Gecenin  ilerleyen saatlerinde karanlık ve sessizlik çıldırtacak boyuta ulaşmıştı. Ağlaması biraz durduğunda bir ses geldi kulağına. Korku iliklerine işliyordu. Bulunduğu yer bir aHırdı ve içerde bir fare sesi vardı. Artık takati kalmayan Aslı çığlık çığlığa bağırdı. Yardım çağrısı feryada dönüştü.. sesini duyan olmadı güzel Aslı'nın.. bir süre sonra tekrar farenin sesi geldiğinde artık korkudan bayılmak üzereydi Aslı. Fareyi göremiyor ama sesini duydukça tüm bedeni korkuyla kaplanıyordu.

Ve bir çığlık. Yeri göğü inleten bir çığlık. Eğer yakınlarda bir tane bile köy olsa ordaki insanlar onun bu çığlığını  duyarlardı. Ama yoktu.

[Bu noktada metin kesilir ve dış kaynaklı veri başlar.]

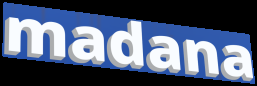
madana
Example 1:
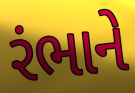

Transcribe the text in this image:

રંભાને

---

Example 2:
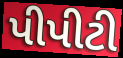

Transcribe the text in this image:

પીપીટી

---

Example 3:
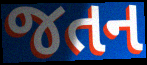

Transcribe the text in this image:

જતન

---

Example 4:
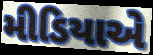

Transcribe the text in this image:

મીડિયાએ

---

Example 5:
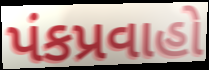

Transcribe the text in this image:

પંકપ્રવાહો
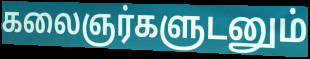
கலைஞர்களுடனும்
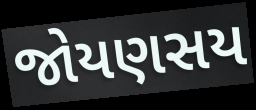
જોયણસય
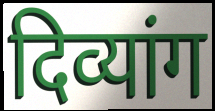
दिव्यांग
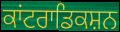
ਕਾਂਟਰਾਡਿਕਸ਼ਨ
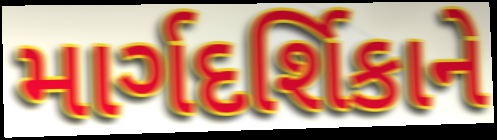
માર્ગદર્શિકાને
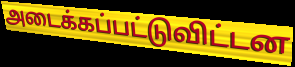
அடைக்கப்பட்டுவிட்டன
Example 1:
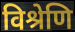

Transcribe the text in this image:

विश्रेणि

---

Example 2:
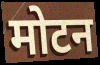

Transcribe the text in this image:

मोटन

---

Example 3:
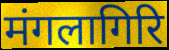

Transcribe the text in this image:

मंगलागिरि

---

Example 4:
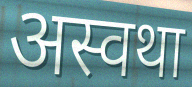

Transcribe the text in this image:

अस्वथा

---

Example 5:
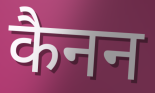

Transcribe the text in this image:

कैनन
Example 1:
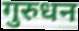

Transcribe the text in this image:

गुरुधन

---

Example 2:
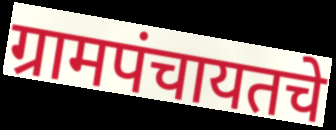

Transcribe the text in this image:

ग्रामपंचायतचे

Allahım hangi büyük  günahı işledim ben. Nasıl bir imtihandır bu. Dayanamıyorum artık diye inliyordu. Allahım ya içimden bu sevdayı al ya da bu canımı al. Dayanamıyorum. Diye yakardı saatlerce. Sonrasında hıçkırıkları sakinleşti.  Çünkü bedeni titremeye başlamıştı. Geçen yarım saatin ardından zangır zangır titriyordu. Enfeksiyonlu bacağı tamamen şişmiş ve ateşi yükselmişti.

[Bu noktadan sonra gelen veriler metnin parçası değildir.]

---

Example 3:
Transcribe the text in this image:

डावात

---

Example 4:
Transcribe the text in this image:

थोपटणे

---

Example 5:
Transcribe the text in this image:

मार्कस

                       2. Gece

Aslı uyandığında  şırıl şırıl akan bir derenin kenarında oturuyordu. Yanında 6 7 yaşlarında bir kız çocuğu vardı.  Çocuğun üzerinde bembeyaz bir elbise ve elinde kıpkırmızı bir top vardı. Aslı çocuğa dönüp gülümsedi. Çocuk Aslı'ya  "Niye benimle oynamıyorsun"diyordu üzgünce.  Aslı sevkatle yerinden kalkıp çocuğa doğru giderken çocuk topu yere  bırakıp koşarak uzaklaştı. Aslı da çocuğun arkasından koşuyordu bir anda yüksek ağaçların bulunduğu bir ormana girdi. Ağaçlar öyle yüksek ve sıktı ki etraf biranda karardı karardı. Aslı artık çocuğu göremiyordu. Önünü bile göremeyecek kadar karardı etraf. Aslı yine nefessiz kalarak uyandı. Gene aynı ahırda buldu kendini. Aynı kabusu 3. Görüşüydü bu.

                           3. Gece

Artık aklı ona oyunlar bile oynamaz olmuştu. Gözlerini açtığında  boş boş bakar olmuştu. Şimdi ne karanlık ne vücudundaki acılar ne etrafındaki canlılar ne Asil hiç bir şey onu korkutmuyordu. Hiç bir şey ona hiç bir şey  hissettirmiyordu. Beyni belki de hayatta kalabilmek için tüm algılarını iptal etmişti.